## Exercise requirements
For the word "coffee", find each line in the entries where it occurs and copy that line.
Top of Material for this task
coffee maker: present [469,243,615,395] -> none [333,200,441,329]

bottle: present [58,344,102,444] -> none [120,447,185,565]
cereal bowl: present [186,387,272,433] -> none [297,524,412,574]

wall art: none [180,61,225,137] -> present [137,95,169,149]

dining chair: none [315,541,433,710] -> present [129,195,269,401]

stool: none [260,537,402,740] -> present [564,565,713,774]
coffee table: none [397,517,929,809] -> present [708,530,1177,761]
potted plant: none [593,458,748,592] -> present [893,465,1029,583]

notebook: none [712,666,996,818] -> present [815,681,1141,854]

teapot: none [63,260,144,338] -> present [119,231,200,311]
Bottom of Material for this task
## Solution for this problem
coffee maker: present [469,243,615,395] -> none [333,200,441,329]
coffee table: none [397,517,929,809] -> present [708,530,1177,761]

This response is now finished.